I've taken a look at the code initializing the hook and I've come to understand that the issue at hand is that, without specifying a token on the consul config part of the nomad agent configuration, nomad would believe consul ACL are not enabled, and therefore skipping the sids_hook
This is an issue in setups like mines where default consul token are set at the consul agent level, and not in the nomad config.
That all makes sense to me but if I look at the same code in 1.6.5 (ref task_runner_hooks.go#L142
) it looks like we had the same behavior. So that's why I'm asking about whether you saw this pre-1.7. But either way it seems like a bug; we should be checking whether the Consul successfully fingerprinted and not looking at the token.
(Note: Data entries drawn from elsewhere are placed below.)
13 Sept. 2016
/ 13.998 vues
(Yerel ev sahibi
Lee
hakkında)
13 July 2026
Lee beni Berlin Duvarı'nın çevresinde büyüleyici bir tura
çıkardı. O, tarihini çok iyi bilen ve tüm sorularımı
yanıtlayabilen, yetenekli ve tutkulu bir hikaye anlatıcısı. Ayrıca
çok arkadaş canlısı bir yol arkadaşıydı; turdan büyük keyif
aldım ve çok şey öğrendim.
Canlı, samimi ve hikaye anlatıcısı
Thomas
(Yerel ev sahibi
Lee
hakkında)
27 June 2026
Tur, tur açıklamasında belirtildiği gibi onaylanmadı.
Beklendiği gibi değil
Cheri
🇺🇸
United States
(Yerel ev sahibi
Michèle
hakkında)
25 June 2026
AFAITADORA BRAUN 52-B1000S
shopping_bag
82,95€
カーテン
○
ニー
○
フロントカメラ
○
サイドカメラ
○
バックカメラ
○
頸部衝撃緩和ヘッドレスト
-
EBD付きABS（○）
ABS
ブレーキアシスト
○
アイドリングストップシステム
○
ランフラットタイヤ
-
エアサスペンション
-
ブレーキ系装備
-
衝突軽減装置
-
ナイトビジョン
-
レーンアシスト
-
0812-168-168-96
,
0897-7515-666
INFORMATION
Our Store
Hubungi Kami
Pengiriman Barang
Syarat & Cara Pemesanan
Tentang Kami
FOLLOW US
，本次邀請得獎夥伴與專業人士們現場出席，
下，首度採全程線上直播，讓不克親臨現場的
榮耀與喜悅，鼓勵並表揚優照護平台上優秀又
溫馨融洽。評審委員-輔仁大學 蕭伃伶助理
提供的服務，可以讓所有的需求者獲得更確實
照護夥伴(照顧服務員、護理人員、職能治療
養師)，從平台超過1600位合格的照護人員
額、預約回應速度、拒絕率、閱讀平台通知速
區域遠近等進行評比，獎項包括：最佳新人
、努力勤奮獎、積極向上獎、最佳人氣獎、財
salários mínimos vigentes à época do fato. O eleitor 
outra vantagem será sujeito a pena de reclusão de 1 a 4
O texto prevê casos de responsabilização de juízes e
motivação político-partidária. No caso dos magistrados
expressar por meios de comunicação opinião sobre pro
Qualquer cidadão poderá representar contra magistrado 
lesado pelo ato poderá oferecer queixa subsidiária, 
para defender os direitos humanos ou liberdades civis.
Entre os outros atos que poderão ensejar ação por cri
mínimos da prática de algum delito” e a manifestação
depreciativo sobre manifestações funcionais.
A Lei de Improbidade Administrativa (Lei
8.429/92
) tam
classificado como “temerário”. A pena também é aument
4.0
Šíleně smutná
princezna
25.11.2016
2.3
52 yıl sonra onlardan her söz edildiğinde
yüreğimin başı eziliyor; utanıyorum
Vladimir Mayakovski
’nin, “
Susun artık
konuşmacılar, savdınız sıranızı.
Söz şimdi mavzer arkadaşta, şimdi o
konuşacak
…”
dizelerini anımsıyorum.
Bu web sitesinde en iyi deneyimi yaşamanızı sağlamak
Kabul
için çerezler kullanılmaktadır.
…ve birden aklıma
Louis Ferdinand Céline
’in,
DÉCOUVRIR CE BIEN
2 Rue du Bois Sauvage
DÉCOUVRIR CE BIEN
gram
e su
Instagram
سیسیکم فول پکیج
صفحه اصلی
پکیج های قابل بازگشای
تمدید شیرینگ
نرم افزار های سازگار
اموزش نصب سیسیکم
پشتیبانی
Or better yet we should run sids_hook
unconditionally for the Connect task and let it fail gracefully in cases where Consul ACLs aren't configured.
Hello @tgross , I haven't noticed this before migrating to workload identity, but we are in the process of migrating our clusters to the newer workload identities for both consul and vault, and are therefore doing quite a lot of new things at once.
Beforehand, our default was to store consul token in the nomad agent configuration, as we weren't using mTLS, and thought it would be more secure.
So I assume this behaviour has always been here, and is just now coming to light.
I do believe your idea about using the sids_hook
and let it gracefully fail would be better suited, given the default is to already gracefully fail when attempting to get the si_token
Thanks for the context @nwmqpa. I've been a little swamped the last couple weeks, but I'll try to see if I can build out a minimal repro and get some motion into fixing this.
We have the same problem here. Is there any update regarding a fix?
Maybe related, maybe a separate issue, but whilst with our setup we can initially bootstrap and get services up and running. Once the service identity token renews it appears that Envoy is unaware of this and continues trying to use an expired token.
Manually restarting the sidecar task fixes this.
[./source/extensions/config_subscription/grpc/grpc_stream.h:152] DeltaAggregatedResources gRPC config stream to local_agent closed: 16, unauthenticated: ACL not found
Edit: turns out this was because we were renewing Nomad's Consul token periodically, and this is what Envoy uses to bootstrap? See NOMAD-579. Switching to a static Consul token for Nomad resolved this.
I haven't had time to get back to this, so surfacing it for roadmapping so we can get some eyes on it.